Cameron Gannon

Personal information
- Full name: Cameron John Gannon
- Born: 23 January 1989 (age 37) Baulkham Hills, New South Wales, Australia
- Batting: Right-handed
- Bowling: Right-arm fast-medium
- Role: Bowling all-rounder

International information
- National side: United States;
- T20I debut (cap 13): 18 August 2019 v Bermuda
- Last T20I: 22 August 2019 v Bermuda
- T20I shirt no.: 21

Domestic team information
- 2010/11–2019/20, 2026/27–present: Queensland (squad no. 21)
- 2012/13–2014/15: Brisbane Heat (squad no. 42)
- 2015/16: Melbourne Renegades (squad no. 21)
- 2016/17: Melbourne Stars (squad no. 21)
- 2017/18: Brisbane Heat (squad no. 21)
- 2020/21–2025/26: Western Australia
- 2023–present: Seattle Orcas
- 2024/25–: Hobart Hurricanes (squad no. 5)

Career statistics
| Competition | T20I | FC | LA | T20 |
| Matches | 4 | 68 | 26 | 46 |
| Runs scored | 12 | 1,042 | 124 | 134 |
| Batting average | 12.00 | 13.35 | 15.50 | 10.30 |
| 100s/50s | 0/0 | 0/2 | 0/0 | 0/0 |
| Top score | 7* | 58 | 28 | 23 |
| Balls bowled | 54 | 13,527 | 1,396 | 888 |
| Wickets | 3 | 239 | 38 | 50 |
| Bowling average | 22.33 | 26.34 | 28.57 | 27.48 |
| 5 wickets in innings | 0 | 7 | 1 | 0 |
| 10 wickets in match | 0 | 0 | 0 | 0 |
| Best bowling | 2/21 | 6/53 | 5/38 | 4/10 |
| Catches/stumpings | 2/– | 61/– | 10/– | 14/– |
- Source: ESPNcricinfo, 21 June 2026

= Cameron Gannon =

Australian-American cricketer

Cameron John Gannon (born 23 January 1989) is an Australian-American cricketer who plays international cricket for United States and Australian domestic cricket for Queensland.

==Domestic career==

Born in Baulkham Hills, New South Wales, Gannon is one of the Ipswich Grammar School Old Boys. He began playing cricket as a junior with Ipswich Brothers and Ipswich Grammar School. Aged 19 he played for a season in Reading, England, for the Sonning Club.

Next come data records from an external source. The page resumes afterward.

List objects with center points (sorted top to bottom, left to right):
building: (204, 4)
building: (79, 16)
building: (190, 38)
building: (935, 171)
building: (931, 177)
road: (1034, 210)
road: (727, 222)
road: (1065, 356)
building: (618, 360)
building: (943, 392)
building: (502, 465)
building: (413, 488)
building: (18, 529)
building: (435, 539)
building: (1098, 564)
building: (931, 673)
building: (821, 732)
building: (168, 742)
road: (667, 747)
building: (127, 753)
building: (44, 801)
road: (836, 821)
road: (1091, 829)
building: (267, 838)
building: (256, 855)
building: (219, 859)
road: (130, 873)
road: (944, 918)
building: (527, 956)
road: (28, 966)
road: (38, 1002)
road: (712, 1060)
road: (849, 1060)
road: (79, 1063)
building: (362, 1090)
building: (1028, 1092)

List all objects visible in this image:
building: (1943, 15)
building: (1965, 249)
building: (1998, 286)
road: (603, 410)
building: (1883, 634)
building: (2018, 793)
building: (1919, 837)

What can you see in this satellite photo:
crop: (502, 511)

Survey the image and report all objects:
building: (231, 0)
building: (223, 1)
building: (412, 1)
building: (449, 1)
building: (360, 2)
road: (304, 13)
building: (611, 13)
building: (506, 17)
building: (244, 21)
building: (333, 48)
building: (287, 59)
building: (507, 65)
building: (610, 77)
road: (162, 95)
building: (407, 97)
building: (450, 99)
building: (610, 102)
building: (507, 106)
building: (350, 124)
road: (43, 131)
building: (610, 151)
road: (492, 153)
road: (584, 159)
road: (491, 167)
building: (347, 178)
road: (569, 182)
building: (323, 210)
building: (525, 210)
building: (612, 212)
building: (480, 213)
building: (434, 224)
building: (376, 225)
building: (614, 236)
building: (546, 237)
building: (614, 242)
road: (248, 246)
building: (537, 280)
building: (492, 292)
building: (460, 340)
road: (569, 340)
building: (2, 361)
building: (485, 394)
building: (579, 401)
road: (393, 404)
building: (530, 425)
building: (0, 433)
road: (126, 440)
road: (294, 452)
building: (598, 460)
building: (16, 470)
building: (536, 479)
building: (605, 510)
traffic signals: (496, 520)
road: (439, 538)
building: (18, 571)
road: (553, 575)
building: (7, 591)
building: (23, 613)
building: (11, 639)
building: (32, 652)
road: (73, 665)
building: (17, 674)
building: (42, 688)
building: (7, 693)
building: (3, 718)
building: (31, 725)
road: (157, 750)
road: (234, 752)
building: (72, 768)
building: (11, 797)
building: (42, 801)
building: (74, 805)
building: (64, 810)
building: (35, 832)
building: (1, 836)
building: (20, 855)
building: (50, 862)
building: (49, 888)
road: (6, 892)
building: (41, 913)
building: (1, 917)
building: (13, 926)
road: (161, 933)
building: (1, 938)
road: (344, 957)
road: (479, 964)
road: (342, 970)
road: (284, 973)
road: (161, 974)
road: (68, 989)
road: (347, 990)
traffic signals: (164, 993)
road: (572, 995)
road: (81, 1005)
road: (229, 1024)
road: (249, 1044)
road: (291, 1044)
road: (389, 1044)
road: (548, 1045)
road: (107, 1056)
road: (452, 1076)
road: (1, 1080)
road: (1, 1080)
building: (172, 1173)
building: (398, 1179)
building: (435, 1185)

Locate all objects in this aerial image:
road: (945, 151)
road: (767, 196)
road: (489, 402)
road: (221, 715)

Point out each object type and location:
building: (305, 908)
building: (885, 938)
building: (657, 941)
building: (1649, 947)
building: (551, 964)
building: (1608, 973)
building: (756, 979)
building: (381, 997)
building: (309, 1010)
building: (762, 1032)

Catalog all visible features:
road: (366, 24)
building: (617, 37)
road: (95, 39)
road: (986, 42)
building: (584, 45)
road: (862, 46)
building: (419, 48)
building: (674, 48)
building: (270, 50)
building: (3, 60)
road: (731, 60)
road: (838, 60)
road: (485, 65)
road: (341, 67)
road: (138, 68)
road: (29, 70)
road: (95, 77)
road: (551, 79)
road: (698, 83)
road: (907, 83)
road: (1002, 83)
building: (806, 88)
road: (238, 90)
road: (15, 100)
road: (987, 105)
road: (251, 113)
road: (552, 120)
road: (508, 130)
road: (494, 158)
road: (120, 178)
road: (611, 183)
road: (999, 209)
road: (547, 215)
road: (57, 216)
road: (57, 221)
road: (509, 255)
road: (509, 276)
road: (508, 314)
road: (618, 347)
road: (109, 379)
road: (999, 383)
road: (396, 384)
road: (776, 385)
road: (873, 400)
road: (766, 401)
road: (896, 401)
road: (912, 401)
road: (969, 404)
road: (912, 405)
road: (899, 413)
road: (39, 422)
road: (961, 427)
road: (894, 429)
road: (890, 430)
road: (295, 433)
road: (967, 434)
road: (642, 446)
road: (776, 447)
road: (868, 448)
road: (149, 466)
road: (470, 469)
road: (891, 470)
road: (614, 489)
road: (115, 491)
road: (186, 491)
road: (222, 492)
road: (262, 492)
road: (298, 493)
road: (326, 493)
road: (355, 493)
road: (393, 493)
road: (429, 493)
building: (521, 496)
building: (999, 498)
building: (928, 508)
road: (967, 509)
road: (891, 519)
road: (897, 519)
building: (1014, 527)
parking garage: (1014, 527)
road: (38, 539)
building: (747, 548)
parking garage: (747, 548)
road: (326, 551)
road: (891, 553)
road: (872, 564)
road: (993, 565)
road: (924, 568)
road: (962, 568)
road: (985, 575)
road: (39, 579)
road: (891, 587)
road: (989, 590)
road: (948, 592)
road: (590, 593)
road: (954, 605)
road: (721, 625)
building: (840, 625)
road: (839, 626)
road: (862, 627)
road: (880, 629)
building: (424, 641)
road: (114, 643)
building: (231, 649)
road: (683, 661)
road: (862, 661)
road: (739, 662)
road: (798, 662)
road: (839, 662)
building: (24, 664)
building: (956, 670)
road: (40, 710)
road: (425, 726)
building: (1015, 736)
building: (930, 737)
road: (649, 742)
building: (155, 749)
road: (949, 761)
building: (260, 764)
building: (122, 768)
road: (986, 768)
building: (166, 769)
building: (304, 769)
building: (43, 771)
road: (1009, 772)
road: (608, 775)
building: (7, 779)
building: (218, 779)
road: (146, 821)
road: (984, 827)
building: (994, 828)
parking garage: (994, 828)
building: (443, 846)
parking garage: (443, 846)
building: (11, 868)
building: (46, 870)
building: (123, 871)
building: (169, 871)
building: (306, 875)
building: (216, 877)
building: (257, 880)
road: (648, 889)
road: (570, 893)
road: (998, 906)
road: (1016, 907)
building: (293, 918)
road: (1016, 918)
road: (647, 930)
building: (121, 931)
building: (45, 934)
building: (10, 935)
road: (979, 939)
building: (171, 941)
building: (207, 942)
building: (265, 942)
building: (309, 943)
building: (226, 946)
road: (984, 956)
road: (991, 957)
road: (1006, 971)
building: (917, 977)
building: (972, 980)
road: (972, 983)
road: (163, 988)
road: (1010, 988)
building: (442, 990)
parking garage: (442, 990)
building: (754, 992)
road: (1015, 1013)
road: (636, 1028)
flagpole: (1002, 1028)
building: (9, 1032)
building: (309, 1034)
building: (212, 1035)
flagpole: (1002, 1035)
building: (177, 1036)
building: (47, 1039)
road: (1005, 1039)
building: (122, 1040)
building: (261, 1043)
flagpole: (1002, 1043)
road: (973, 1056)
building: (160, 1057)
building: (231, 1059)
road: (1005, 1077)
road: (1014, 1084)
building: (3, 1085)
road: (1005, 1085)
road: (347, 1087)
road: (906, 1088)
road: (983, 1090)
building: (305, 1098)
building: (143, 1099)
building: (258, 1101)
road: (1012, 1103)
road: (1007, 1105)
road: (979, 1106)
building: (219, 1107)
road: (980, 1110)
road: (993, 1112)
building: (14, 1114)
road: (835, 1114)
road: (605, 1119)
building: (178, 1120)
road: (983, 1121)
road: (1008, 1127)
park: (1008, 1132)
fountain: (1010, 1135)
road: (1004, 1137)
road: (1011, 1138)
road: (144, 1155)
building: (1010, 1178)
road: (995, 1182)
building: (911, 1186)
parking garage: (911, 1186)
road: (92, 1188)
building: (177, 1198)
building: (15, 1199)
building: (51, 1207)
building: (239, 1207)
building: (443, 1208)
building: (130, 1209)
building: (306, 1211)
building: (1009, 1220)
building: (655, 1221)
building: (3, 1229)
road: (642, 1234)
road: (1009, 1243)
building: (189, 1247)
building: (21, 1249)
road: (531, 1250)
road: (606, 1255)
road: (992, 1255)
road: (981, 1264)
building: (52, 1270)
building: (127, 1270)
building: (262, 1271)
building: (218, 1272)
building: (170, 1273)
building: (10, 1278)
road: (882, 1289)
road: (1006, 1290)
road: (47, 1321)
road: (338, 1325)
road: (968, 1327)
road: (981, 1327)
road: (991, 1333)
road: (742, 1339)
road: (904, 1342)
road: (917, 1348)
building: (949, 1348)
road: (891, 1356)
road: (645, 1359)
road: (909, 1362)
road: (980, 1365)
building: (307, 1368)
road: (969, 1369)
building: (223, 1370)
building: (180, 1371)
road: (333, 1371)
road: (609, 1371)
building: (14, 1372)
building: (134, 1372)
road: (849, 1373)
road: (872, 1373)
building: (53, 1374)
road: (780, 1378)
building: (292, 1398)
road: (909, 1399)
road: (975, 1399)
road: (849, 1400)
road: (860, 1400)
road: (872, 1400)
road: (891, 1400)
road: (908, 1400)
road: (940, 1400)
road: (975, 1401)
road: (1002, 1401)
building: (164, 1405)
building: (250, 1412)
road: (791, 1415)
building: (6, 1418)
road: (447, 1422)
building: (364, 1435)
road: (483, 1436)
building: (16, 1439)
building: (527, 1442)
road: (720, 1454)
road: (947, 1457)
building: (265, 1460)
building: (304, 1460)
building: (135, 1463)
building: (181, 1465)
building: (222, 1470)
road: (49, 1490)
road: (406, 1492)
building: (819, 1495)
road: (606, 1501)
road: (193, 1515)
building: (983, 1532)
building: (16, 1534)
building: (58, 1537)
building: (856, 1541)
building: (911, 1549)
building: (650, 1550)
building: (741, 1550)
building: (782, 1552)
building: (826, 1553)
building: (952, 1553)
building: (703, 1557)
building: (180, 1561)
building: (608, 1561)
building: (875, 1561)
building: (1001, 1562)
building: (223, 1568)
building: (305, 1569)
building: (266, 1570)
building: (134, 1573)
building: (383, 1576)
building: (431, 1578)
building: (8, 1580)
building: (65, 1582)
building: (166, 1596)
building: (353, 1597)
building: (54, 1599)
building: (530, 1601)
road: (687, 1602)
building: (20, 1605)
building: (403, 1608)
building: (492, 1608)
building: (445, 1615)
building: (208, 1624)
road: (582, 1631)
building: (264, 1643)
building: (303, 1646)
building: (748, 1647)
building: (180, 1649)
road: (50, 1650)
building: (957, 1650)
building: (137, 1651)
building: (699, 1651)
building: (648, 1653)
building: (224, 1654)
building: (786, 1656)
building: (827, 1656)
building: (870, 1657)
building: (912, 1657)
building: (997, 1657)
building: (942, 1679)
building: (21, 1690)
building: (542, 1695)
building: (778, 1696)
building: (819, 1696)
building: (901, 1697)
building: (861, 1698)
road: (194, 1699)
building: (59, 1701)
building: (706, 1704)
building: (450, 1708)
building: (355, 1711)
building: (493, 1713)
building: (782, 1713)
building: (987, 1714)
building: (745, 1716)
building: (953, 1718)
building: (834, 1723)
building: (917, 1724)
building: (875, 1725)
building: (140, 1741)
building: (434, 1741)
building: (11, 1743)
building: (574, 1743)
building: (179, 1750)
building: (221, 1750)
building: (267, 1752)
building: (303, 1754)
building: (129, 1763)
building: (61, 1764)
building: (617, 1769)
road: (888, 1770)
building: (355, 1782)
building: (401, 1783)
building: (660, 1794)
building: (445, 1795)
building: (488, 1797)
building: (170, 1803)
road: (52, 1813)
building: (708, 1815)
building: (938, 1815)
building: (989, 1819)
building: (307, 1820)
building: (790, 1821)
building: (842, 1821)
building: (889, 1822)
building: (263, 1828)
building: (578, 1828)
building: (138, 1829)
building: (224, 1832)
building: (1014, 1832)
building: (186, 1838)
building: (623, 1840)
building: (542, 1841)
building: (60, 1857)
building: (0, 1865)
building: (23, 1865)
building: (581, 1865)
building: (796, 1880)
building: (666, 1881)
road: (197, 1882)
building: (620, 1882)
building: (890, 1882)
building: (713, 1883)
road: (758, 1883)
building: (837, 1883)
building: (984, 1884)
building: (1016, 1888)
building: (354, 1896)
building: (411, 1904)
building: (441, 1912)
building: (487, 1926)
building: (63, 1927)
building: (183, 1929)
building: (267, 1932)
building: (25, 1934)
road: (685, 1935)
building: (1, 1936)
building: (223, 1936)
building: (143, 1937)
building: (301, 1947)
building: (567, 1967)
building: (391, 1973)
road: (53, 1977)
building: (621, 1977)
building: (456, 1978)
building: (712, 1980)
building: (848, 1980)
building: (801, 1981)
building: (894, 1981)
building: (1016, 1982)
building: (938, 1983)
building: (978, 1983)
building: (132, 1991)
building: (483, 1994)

Gannon made his first-class debut in a Sheffield Shield match against Tasmania in October 2010. Gannon signed with the Brisbane Heat in 2012 and made his Twenty20 debut in the 2012–13 Big Bash League season.

From 2015 to 2017 he had stints with both the Melbourne Renegades and the Melbourne Stars.

In June 2020, Gannon joined Western Australia on a three-year deal. In 2024 he was one of Western Australia's best players in their Sheffield Shield win over Tasmania.

Gannon was named as a replacement player for the Hobart Hurricanes in January 2025. He played the last three games of the 2024–25 Big Bash League season, including the final.

Following a career-best 42 wickets in the 2025–26 Sheffield Shield with Western Australia, Gannon returned to Queensland for the 2026–27 season.

== International career ==
In August 2019, he was named in the United States' squad for the Regional Finals of the 2018–19 ICC T20 World Cup Americas Qualifier tournament. He made his Twenty20 International (T20I) debut for the United States against Bermuda on 18 August 2019. He is qualified through his mother, who is American.

In January 2021, USA Cricket named Gannon in a 44-man squad to begin training in Texas ahead of the 2021 Oman Tri-Nation Series.

Gannon was not selected for the United States team for the 2024 T20 World Cup, as he didn't play in their selection tournament. This was due to him playing first class cricket for Western Australia at the time.